Table 1 Effect of varying concentrations of β-ME on enzyme activity
Table 2 Comparison of PecJKR01 with thermostable PGs

The 3D structure was predicted using 3JUR (PDB Id) as a template which shared 48.5 % identity with PecJKR01 [58]. Parallel β-helix structural domains characteristic for GH family 28 members were observed (supplementary material). The secondary structure revealed 36 % extended β sheets, 59.4 % loops and the remainder being helical. Structural analysis showed that all the catalytically important residues viz. Asp-232, Asp-253, Asp-254, His-287, Arg-320, and Lys-322 were present on the surface and in close proximity to each other. Amino acid analysis showed the presence of 45 glycine residues, which account for the thermophilic nature of the enzyme because of the high conformational entropy of glycine [59]. Amino acid sequence also showed the presence of 21 proline residues which are frequently present in loop regions of thermostable enzymes [60]. Furthermore the high percentage of Glu, Lys, Ile, Val and Leu might account for the higher thermostability of the enzyme.

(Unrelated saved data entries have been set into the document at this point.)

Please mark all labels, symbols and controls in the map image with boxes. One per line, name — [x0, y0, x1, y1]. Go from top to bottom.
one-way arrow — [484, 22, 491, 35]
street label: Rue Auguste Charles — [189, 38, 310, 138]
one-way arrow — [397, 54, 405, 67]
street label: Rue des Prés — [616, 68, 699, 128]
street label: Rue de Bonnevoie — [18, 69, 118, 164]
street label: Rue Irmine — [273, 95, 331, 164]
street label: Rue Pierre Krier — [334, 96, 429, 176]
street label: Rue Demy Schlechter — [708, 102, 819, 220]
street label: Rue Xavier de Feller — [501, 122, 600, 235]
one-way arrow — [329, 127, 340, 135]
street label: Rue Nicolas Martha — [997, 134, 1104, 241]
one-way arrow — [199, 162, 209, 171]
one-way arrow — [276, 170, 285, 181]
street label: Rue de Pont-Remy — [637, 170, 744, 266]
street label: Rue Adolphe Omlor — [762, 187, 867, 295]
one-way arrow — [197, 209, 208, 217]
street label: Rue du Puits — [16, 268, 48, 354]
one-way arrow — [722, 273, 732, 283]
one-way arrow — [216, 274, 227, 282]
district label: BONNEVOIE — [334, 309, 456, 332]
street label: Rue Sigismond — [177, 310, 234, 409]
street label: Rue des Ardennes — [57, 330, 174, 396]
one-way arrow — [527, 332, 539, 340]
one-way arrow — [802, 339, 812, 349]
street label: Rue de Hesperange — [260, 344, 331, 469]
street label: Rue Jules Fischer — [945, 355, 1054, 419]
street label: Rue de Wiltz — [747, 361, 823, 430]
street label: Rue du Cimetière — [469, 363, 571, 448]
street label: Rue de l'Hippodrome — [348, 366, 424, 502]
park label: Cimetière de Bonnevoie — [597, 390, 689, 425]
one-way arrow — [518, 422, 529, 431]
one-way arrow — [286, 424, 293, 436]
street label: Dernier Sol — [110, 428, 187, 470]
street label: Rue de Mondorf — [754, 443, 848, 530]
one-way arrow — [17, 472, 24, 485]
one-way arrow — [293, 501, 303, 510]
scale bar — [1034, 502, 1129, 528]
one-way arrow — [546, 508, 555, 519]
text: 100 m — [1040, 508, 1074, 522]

The enzyme showed behavior which is contradictory to convention defined earlier [61]. The basic amino acid ratio Arg/Arg + Lys of this enzyme (0.38) is unexpectedly lower than that of thermophiles and even lower than that of mesophiles (0.40). This suggests that PecJKR01 is an exception and shows contradictory behavior from previously accepted conventions for thermostability.

In conclusion, PecJKR01 enzyme demonstrates unusual molecular characteristics that resulted in novel biochemical properties such as high enzyme activity over a broad pH and temperature range. It demonstrated high thermostability at 60 °C. Therefore the importance of this enzyme in industrial processes and for studies to elucidate structure/function relationships and to design inhibitors is warranted.